Curried Quinoa Recipe
(makes about 5 servings)


1 cup Quinoa
1½ tablespoon extra virgin olive oil
½ onion (diced)
1 garlic clove (minced)
1 teaspoon grated fresh ginger root
½ fresh green chile (finely chopped) - optional
1 heaping teaspoon turmeric
1 heaping teaspoon ground coriander
¼ teaspoon ground cinnamon
1 cup water (or vegetable stock)
3/4 cup of coconut milk
½ cup fresh or frozen peas
Salt to taste


Using a fine mesh strainer or coffee filter, rinse quinoa with cold water.  Place the oil, diced onions and garlic in a heavy saucepan and sauté on medium high heat for four to five minutes.  Add the ginger root, chile, and quinoa. Cook for one minute stirring constantly.  Stir in the turmeric, coriander, cinnamon, and salt. Cook for one minute stirring constantly.

Add the water and coconut milk and bring it to a boil.
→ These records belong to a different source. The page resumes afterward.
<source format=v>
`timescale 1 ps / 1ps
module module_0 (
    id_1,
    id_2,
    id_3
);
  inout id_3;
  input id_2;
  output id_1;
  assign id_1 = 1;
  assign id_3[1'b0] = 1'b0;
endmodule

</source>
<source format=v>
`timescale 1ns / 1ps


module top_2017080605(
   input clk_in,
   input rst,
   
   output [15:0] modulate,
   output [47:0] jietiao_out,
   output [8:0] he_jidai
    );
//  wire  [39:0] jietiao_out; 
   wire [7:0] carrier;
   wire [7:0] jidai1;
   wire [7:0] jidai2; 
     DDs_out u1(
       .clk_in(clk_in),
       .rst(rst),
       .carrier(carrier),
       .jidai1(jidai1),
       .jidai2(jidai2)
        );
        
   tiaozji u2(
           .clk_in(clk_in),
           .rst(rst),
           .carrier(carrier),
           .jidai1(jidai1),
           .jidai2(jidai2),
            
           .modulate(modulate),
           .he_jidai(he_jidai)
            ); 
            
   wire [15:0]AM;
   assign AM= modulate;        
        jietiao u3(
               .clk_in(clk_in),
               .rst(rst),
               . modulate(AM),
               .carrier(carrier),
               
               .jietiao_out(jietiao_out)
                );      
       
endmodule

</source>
Cover, reduce heat, and simmer for 15-25 minutes (coconut milk takes a little longer to absorb into the quinoa than water or vegetable stock).  Stir in peas, cover and cook for four or five minutes or until peas are tender.  Fluff with a fork before serving.

Monday, March 14, 2011

Black Bean Hummus

This recipe is so easy - it takes just minutes to put together!  The health benefits from the black beans, the tamari and umeboshi are beyond!  PLUS tahini is a delicious addition to just about any recipe.  I hope you enjoy it as much as I do :)


2 cups no-salt-added cooked black beans, drained and rinsed
2 cloves garlic, roughly chopped
1/4 cup tahini
1 teaspoon ground cumin
1 teaspoon paprika
2 tablespoons water
2 teaspoons reduced-sodium tamari
1 teaspoon umeboshi vinegar or 2 teaspoons lemon juice (or to taste)
1/4 cup finely chopped fresh chives
1/2 cup chopped fresh cilantro


Combine black beans, garlic, tahini, cumin, water, tamari, vinegar and chives in a food processor.  Pulse until smooth and all ingredients are combined.  Transfer to a serving bowl, fold in cilantro and serve.
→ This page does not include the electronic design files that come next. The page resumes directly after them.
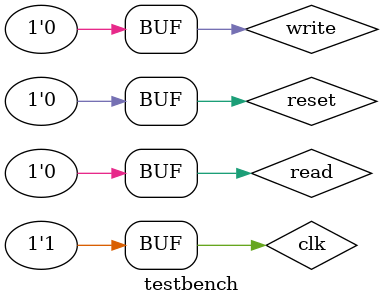
<source format=sv>
module testbench;

    logic clk, reset, write, read, overflow;
    logic[3:0] write_addr;
    logic[3:0] read_addr;
    

    fifo_controller #(4) fifo_controller_0(
        clk, reset, 
        write, read,
        write_addr, read_addr,
        overflow
    );
  
    initial begin
        clk = 0;
        reset = 1; write = 0; read = 0;
        # 2 reset = 0;
        for(integer i = 0; i < 100; i++) begin
        	#10 clk = 0;
            #10 write = i%2==0;
                read = i%5==0;
                clk = 1;
        end
    end

    initial begin
        
    end  	

endmodule
</source>
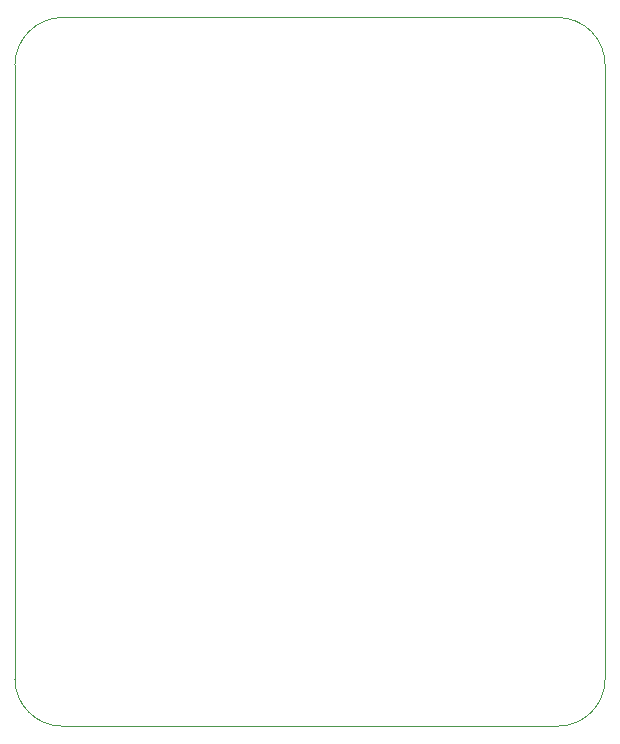
<source format=gbr>
%TF.GenerationSoftware,Altium Limited,Altium Designer,20.0.12 (288)*%
G04 Layer_Color=0*
%FSLAX45Y45*%
%MOMM*%
%TF.FileFunction,Profile,NP*%
%TF.Part,Single*%
G01*
G75*
%TA.AperFunction,Profile*%
%ADD86C,0.02540*%
D86*
X12930000Y2946008D02*
G03*
X13331007Y2545000I401008J0D01*
G01*
X17526685D01*
D02*
G03*
X17927200Y2945517I0J400517D01*
G01*
Y8142749D01*
D02*
G03*
X17524950Y8545000I-402251J0D01*
G01*
X13334981D01*
D02*
G03*
X12930000Y8140019I0J-404981D01*
G01*
Y2946008D01*
%TF.MD5,9efb78a18461721ad575b829d5201d95*%
M02*

</source>
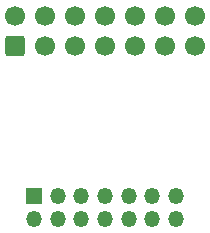
<source format=gts>
G04 #@! TF.GenerationSoftware,KiCad,Pcbnew,7.0.9-7.0.9~ubuntu20.04.1*
G04 #@! TF.CreationDate,2023-11-25T19:42:28+01:00*
G04 #@! TF.ProjectId,kicad-kria-jtag,6b696361-642d-46b7-9269-612d6a746167,1.0*
G04 #@! TF.SameCoordinates,Original*
G04 #@! TF.FileFunction,Soldermask,Top*
G04 #@! TF.FilePolarity,Negative*
%FSLAX46Y46*%
G04 Gerber Fmt 4.6, Leading zero omitted, Abs format (unit mm)*
G04 Created by KiCad (PCBNEW 7.0.9-7.0.9~ubuntu20.04.1) date 2023-11-25 19:42:28*
%MOMM*%
%LPD*%
G01*
G04 APERTURE LIST*
G04 Aperture macros list*
%AMRoundRect*
0 Rectangle with rounded corners*
0 $1 Rounding radius*
0 $2 $3 $4 $5 $6 $7 $8 $9 X,Y pos of 4 corners*
0 Add a 4 corners polygon primitive as box body*
4,1,4,$2,$3,$4,$5,$6,$7,$8,$9,$2,$3,0*
0 Add four circle primitives for the rounded corners*
1,1,$1+$1,$2,$3*
1,1,$1+$1,$4,$5*
1,1,$1+$1,$6,$7*
1,1,$1+$1,$8,$9*
0 Add four rect primitives between the rounded corners*
20,1,$1+$1,$2,$3,$4,$5,0*
20,1,$1+$1,$4,$5,$6,$7,0*
20,1,$1+$1,$6,$7,$8,$9,0*
20,1,$1+$1,$8,$9,$2,$3,0*%
G04 Aperture macros list end*
%ADD10O,1.350000X1.350000*%
%ADD11R,1.350000X1.350000*%
%ADD12C,1.700000*%
%ADD13RoundRect,0.250000X0.600000X-0.600000X0.600000X0.600000X-0.600000X0.600000X-0.600000X-0.600000X0*%
G04 APERTURE END LIST*
D10*
X145192000Y-109188000D03*
X145192000Y-107188000D03*
X143192000Y-109188000D03*
X143192000Y-107188000D03*
X141192000Y-109188000D03*
X141192000Y-107188000D03*
X139192000Y-109188000D03*
X139192000Y-107188000D03*
X137192000Y-109188000D03*
X137192000Y-107188000D03*
X135192000Y-109188000D03*
X135192000Y-107188000D03*
X133192000Y-109188000D03*
D11*
X133192000Y-107188000D03*
D12*
X146812000Y-91948000D03*
X146812000Y-94488000D03*
X144272000Y-91948000D03*
X144272000Y-94488000D03*
X141732000Y-91948000D03*
X141732000Y-94488000D03*
X139192000Y-91948000D03*
X139192000Y-94488000D03*
X136652000Y-91948000D03*
X136652000Y-94488000D03*
X134112000Y-91948000D03*
X134112000Y-94488000D03*
X131572000Y-91948000D03*
D13*
X131572000Y-94488000D03*
M02*

</source>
You can serve the hummus with chips, pita, fruit or veggies.  You can also use it as a spread for a sandwich or a quesadilla (YUM!!!). 

The start of the beginning...

So...this is my first blog post.  The first day of the rest of my life?  I can't wait!!!

In the next few weeks I will post delicous seasonal recipes and health tips to help make your life a little better...healthier...happier.